Author Topic: Family tradition sweetens honey harvest  (Read 3015 times)

Offline asleitch

  • House Bee
  • **
  • Posts: 202
Family tradition sweetens honey harvest
« on: September 17, 2004, 09:56:36 am »
Family tradition sweetens honey harvest

By STEPHEN KWOH
SPECIAL TO THE JOURNAL NEWS
(Original publication: September 17, 2004)


Mike Dillon stood in his back yard yesterday examining the hive where some of his 30,000 to 40,000 honeybees were swarming.

The bees seemed not to mind the presence of Dillon or his 7-year-old son, Jesse, and 3-year-old daughter, Lea, who wore protective veils as they stood by the white box encasing the hive.

"Honeybees are really very gentle creatures," said Dillon, 41, an Orangetown Highway Department equipment operator and part-time beekeeper. "I'll go out and open the hive and stuff like that — and you're talking really going down into it — and maybe I'll get one or two stings, and other times I don't get any stings. They're really very calm."

The 4-by-2-foot box is home to a thriving hive, a jumble of yellow and brown commotion, all bustling, scurrying and fluttering in a flurry of organization.
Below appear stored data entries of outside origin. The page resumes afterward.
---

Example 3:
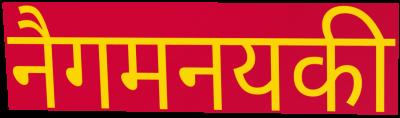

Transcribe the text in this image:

नैगमनयकी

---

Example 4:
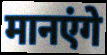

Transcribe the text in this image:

मानएंगे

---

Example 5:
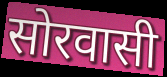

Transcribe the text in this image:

सोरवासी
The box contains nine wooden frames holding the honeycomb.

A hive consists of a strict hierarchy, Dillon explained yesterday, presided over by the queen, a few hundred drones — male bees responsible for fertilization — and thousands of female workers who build and maintain the colony, feed the larvae and forage, sometimes miles away, to gather the nectar that they digest to produce the honey.

"There's no chaos in the hive," said Dillon's wife, Susan. "They're so busy working, they all have jobs. It's so structured, there's no fooling around, no laziness. They work so hard, they wear themselves out.
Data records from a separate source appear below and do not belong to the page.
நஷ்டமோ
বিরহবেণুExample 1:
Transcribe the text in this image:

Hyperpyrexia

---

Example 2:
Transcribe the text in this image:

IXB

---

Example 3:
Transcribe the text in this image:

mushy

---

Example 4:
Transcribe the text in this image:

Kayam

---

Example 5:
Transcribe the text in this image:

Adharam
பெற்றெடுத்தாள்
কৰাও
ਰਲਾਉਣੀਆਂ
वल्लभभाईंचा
"From the time they're born to the time they die is about three months, but they just keep multiplying," added Susan Dillon, 39. "The queen lays about 1,500 eggs a day. It's really a lot. Sometimes you'll see a crazy bee just driven from the hive. I'll ask Mike what's going on, and he'll say 'bad bee' or something."

The Dillons are in the process of gathering 4 gallons of honey, the fruition of two seasons' work, to be stored in jars and given to friends and family.
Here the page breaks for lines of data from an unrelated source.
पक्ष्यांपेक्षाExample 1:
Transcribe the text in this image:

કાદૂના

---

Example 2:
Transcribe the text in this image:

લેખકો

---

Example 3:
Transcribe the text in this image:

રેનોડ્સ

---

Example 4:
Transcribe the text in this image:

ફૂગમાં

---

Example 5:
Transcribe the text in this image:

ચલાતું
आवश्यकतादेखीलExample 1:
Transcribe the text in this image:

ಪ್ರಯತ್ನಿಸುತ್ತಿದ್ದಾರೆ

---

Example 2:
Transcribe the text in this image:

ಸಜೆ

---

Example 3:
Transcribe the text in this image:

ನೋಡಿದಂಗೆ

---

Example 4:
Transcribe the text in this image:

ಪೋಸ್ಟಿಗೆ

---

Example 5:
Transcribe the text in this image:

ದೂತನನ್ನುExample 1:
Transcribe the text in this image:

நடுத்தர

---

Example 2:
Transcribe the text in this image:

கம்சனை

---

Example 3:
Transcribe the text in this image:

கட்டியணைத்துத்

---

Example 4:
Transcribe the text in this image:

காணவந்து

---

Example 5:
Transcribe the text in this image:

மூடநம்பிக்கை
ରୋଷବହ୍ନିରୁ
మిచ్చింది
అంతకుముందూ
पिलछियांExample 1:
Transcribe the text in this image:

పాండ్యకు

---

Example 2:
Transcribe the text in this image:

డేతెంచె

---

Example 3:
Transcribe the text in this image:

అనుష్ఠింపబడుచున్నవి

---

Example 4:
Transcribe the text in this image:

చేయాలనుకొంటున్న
This year's harvest is especially sweet, as he is introducing the hobby to his children. It's a family tradition that reaches back 30 years, when Dillon's father taught him the secrets of beekeeping.

"It was just great memories, keeping bees with my dad, and I want them to be able to experience the same," he said. "They haven't gotten stung yet, so it may all change with the first sting, but they love going back and looking at them. They enjoy whenever we do stuff, whether it's putting the frames together or anything else with the honeybees."

Jesse added, "It's really fun to see how bees can do all this stuff on their own without any help, to experience what bees are like, and what they do for a living. My dad's dad taught him and he taught me, and then I'll teach my sons, and it'll go on and on till, you know, Judgment Day."